** JOB **
The data is to be reproduced in full and without error.

** PROVIDED MATERIAL **

============================================================

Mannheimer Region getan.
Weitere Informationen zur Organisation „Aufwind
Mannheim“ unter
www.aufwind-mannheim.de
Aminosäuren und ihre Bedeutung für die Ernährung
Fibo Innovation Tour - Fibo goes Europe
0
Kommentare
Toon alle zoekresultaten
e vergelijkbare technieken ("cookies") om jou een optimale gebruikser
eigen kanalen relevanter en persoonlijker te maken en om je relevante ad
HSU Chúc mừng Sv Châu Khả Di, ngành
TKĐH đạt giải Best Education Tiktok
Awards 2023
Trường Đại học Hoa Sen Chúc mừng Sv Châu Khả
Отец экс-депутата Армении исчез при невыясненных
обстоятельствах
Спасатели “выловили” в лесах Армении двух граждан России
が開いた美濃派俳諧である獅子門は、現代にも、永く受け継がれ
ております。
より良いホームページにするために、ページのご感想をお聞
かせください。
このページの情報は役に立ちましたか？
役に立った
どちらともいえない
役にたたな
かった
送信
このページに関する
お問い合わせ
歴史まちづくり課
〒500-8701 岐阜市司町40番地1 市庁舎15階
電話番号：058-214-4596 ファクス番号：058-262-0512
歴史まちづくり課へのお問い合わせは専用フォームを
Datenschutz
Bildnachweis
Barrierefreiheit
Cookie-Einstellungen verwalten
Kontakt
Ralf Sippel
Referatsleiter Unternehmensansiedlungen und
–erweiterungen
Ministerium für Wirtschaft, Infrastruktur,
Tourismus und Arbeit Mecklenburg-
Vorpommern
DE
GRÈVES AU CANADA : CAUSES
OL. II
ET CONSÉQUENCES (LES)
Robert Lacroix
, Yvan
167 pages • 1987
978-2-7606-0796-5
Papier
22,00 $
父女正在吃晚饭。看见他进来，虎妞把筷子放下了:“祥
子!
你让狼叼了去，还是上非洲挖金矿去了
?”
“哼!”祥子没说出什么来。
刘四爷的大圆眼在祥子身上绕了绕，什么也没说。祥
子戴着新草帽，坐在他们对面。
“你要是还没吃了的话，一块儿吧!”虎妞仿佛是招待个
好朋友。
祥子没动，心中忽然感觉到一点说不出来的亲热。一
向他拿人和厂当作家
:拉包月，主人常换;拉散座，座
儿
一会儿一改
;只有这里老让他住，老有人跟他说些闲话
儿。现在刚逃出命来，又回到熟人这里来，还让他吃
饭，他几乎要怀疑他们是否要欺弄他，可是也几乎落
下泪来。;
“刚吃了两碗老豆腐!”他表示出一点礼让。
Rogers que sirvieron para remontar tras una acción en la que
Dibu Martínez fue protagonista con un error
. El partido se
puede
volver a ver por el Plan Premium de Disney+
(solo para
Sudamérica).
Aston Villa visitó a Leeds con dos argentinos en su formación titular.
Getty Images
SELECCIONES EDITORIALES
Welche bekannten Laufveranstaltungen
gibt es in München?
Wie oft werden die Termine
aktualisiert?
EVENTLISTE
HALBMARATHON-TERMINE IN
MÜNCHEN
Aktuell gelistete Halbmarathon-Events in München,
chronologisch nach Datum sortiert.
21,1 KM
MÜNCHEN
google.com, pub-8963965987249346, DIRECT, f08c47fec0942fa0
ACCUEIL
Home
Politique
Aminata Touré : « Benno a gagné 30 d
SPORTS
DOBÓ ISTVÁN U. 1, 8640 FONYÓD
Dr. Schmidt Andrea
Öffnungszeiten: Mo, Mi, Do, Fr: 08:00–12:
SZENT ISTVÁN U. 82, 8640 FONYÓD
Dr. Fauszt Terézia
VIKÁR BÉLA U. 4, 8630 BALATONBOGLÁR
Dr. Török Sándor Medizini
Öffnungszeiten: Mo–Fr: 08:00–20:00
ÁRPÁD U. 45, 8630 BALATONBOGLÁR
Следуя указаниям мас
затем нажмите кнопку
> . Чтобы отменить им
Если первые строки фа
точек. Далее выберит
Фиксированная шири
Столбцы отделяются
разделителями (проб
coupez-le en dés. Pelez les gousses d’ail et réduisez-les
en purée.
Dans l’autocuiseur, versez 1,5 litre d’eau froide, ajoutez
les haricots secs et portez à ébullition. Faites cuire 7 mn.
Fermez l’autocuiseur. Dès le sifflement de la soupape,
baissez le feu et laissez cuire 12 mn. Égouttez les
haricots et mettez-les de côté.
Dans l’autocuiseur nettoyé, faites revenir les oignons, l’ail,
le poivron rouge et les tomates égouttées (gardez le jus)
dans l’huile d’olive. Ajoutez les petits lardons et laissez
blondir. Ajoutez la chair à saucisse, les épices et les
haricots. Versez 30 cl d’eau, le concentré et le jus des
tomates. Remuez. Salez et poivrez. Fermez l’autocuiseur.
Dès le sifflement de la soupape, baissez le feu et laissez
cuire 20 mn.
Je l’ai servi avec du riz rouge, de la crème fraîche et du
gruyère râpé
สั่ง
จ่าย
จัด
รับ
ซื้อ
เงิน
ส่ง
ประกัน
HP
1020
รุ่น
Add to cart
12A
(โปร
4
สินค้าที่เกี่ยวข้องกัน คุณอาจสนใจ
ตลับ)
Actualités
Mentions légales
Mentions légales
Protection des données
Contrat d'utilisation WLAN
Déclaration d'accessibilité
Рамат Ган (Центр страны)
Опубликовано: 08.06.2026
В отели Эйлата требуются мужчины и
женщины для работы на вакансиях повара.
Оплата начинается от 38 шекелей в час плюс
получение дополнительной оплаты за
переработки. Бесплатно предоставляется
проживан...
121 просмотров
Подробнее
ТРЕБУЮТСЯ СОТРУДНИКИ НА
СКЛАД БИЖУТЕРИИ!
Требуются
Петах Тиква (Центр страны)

============================================================

** WRITTEN RESPONSE **
Mannheimer Region getan.
Weitere Informationen zur Organisation „Aufwind
Mannheim“ unter
www.aufwind-mannheim.de
Aminosäuren und ihre Bedeutung für die Ernährung
Fibo Innovation Tour - Fibo goes Europe
0
Kommentare
Toon alle zoekresultaten
e vergelijkbare technieken ("cookies") om jou een optimale gebruikser
eigen kanalen relevanter en persoonlijker te maken en om je relevante ad
HSU Chúc mừng Sv Châu Khả Di, ngành
TKĐH đạt giải Best Education Tiktok
Awards 2023
Trường Đại học Hoa Sen Chúc mừng Sv Châu Khả
Отец экс-депутата Армении исчез при невыясненных
обстоятельствах
Спасатели “выловили” в лесах Армении двух граждан России
が開いた美濃派俳諧である獅子門は、現代にも、永く受け継がれ
ております。
より良いホームページにするために、ページのご感想をお聞
かせください。
このページの情報は役に立ちましたか？
役に立った
どちらともいえない
役にたたな
かった
送信
このページに関する
お問い合わせ
歴史まちづくり課
〒500-8701 岐阜市司町40番地1 市庁舎15階
電話番号：058-214-4596 ファクス番号：058-262-0512
歴史まちづくり課へのお問い合わせは専用フォームを
Datenschutz
Bildnachweis
Barrierefreiheit
Cookie-Einstellungen verwalten
Kontakt
Ralf Sippel
Referatsleiter Unternehmensansiedlungen und
–erweiterungen
Ministerium für Wirtschaft, Infrastruktur,
Tourismus und Arbeit Mecklenburg-
Vorpommern
DE
GRÈVES AU CANADA : CAUSES
OL. II
ET CONSÉQUENCES (LES)
Robert Lacroix
, Yvan
167 pages • 1987
978-2-7606-0796-5
Papier
22,00 $
父女正在吃晚饭。看见他进来，虎妞把筷子放下了:“祥
子!
你让狼叼了去，还是上非洲挖金矿去了
?”
“哼!”祥子没说出什么来。
刘四爷的大圆眼在祥子身上绕了绕，什么也没说。祥
子戴着新草帽，坐在他们对面。
“你要是还没吃了的话，一块儿吧!”虎妞仿佛是招待个
好朋友。
祥子没动，心中忽然感觉到一点说不出来的亲热。一
向他拿人和厂当作家
:拉包月，主人常换;拉散座，座
儿
一会儿一改
;只有这里老让他住，老有人跟他说些闲话
儿。现在刚逃出命来，又回到熟人这里来，还让他吃
饭，他几乎要怀疑他们是否要欺弄他，可是也几乎落
下泪来。;
“刚吃了两碗老豆腐!”他表示出一点礼让。
Rogers que sirvieron para remontar tras una acción en la que
Dibu Martínez fue protagonista con un error
. El partido se
puede
volver a ver por el Plan Premium de Disney+
(solo para
Sudamérica).
Aston Villa visitó a Leeds con dos argentinos en su formación titular.
Getty Images
SELECCIONES EDITORIALES
Welche bekannten Laufveranstaltungen
gibt es in München?
Wie oft werden die Termine
aktualisiert?
EVENTLISTE
HALBMARATHON-TERMINE IN
MÜNCHEN
Aktuell gelistete Halbmarathon-Events in München,
chronologisch nach Datum sortiert.
21,1 KM
MÜNCHEN
google.com, pub-8963965987249346, DIRECT, f08c47fec0942fa0
ACCUEIL
Home
Politique
Aminata Touré : « Benno a gagné 30 d
SPORTS
DOBÓ ISTVÁN U. 1, 8640 FONYÓD
Dr. Schmidt Andrea
Öffnungszeiten: Mo, Mi, Do, Fr: 08:00–12:
SZENT ISTVÁN U. 82, 8640 FONYÓD
Dr. Fauszt Terézia
VIKÁR BÉLA U. 4, 8630 BALATONBOGLÁR
Dr. Török Sándor Medizini
Öffnungszeiten: Mo–Fr: 08:00–20:00
ÁRPÁD U. 45, 8630 BALATONBOGLÁR
Следуя указаниям мас
затем нажмите кнопку
> . Чтобы отменить им
Если первые строки фа
точек. Далее выберит
Фиксированная шири
Столбцы отделяются
разделителями (проб
coupez-le en dés. Pelez les gousses d’ail et réduisez-les
en purée.
Dans l’autocuiseur, versez 1,5 litre d’eau froide, ajoutez
les haricots secs et portez à ébullition. Faites cuire 7 mn.
Fermez l’autocuiseur. Dès le sifflement de la soupape,
baissez le feu et laissez cuire 12 mn. Égouttez les
haricots et mettez-les de côté.
Dans l’autocuiseur nettoyé, faites revenir les oignons, l’ail,
le poivron rouge et les tomates égouttées (gardez le jus)
dans l’huile d’olive. Ajoutez les petits lardons et laissez
blondir. Ajoutez la chair à saucisse, les épices et les
haricots. Versez 30 cl d’eau, le concentré et le jus des
tomates. Remuez. Salez et poivrez. Fermez l’autocuiseur.
Dès le sifflement de la soupape, baissez le feu et laissez
cuire 20 mn.
Je l’ai servi avec du riz rouge, de la crème fraîche et du
gruyère râpé
สั่ง
จ่าย
จัด
รับ
ซื้อ
เงิน
ส่ง
ประกัน
HP
1020
รุ่น
Add to cart
12A
(โปร
4
สินค้าที่เกี่ยวข้องกัน คุณอาจสนใจ
ตลับ)
Actualités
Mentions légales
Mentions légales
Protection des données
Contrat d'utilisation WLAN
Déclaration d'accessibilité
Рамат Ган (Центр страны)
Опубликовано: 08.06.2026
В отели Эйлата требуются мужчины и
женщины для работы на вакансиях повара.
Оплата начинается от 38 шекелей в час плюс
получение дополнительной оплаты за
переработки. Бесплатно предоставляется
проживан...
121 просмотров
Подробнее
ТРЕБУЮТСЯ СОТРУДНИКИ НА
СКЛАД БИЖУТЕРИИ!
Требуются
Петах Тиква (Центр страны)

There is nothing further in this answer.